Estás um pouco velho, ligeiramente trôpego. Se tivesse outra profissão, poderiam festejar a tua carreira. Por exemplo: quanrenta anos de vida literária, inspetor Ramos. Quarenta nos de vida artística comemorados com o esplendor de uma vaga recordação profissional. Quarenta anos de carreira e a promessa de uma reforma adiada por mais uma década — e, a bem ver, inspetor Ramos, o que irias tu fazer de uma reforma garantida por anos de economias mal guardadas? O vendaval passou, nada mais resta. Irias trautear canções velhas e tão fora de moda como tu próprio. Irias retomar o hábito de ir pescar para a ria de Aveiro ou num rio do Gerês onde não chegam nem o ruído da cidade nem as vagas de uma multidão que passou por todos os anos da tua vida.

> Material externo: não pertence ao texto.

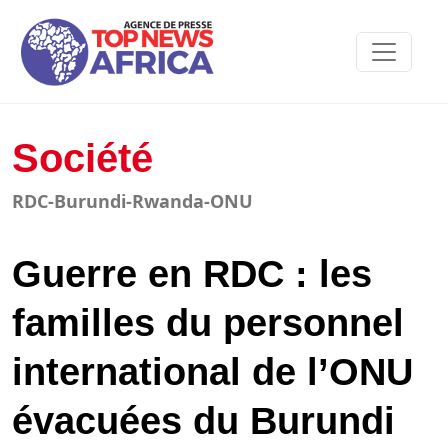
Société
RDC-Burundi-Rwanda-ONU
Guerre en RDC : les
familles du personnel
international de l’ONU
évacuées du Burundi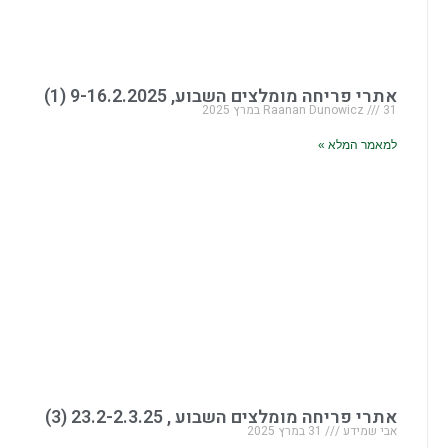
אתרי פריחה מומלצים השבוע, 9-16.2.2025 (1)
31 במרץ 2025
Raanan Dunowicz
למאמר המלא »
אתרי פריחה מומלצים השבוע , 23.2-2.3.25 (3)
אבי שמידע
31 במרץ 2025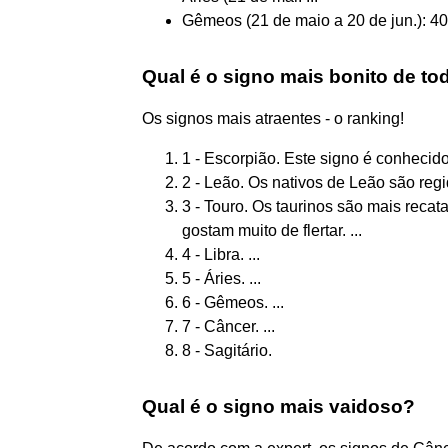
Gêmeos (21 de maio a 20 de jun.): 40
Qual é o signo mais bonito de to
Os signos mais atraentes - o ranking!
1 - Escorpião. Este signo é conhecido
2 - Leão. Os nativos de Leão são regid
3 - Touro. Os taurinos são mais recat
gostam muito de flertar. ...
4 - Libra. ...
5 - Áries. ...
6 - Gêmeos. ...
7 - Câncer. ...
8 - Sagitário.
Qual é o signo mais vaidoso?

Irias esperar Rosa junto do portão da escola e aguardarias que ela contasse como a ignorância tomou conta da humanidade e ninguém se interessa por Matemática, por Física, por Química, pelos segredos do Cosmos. Irias cozinhar para que o teu pequeno apartamento tivesse um aroma e uma história pessoal, e para que Rosa abandonasse a sua busca por uma dieta perfeita. Irias ser como és, nada mais.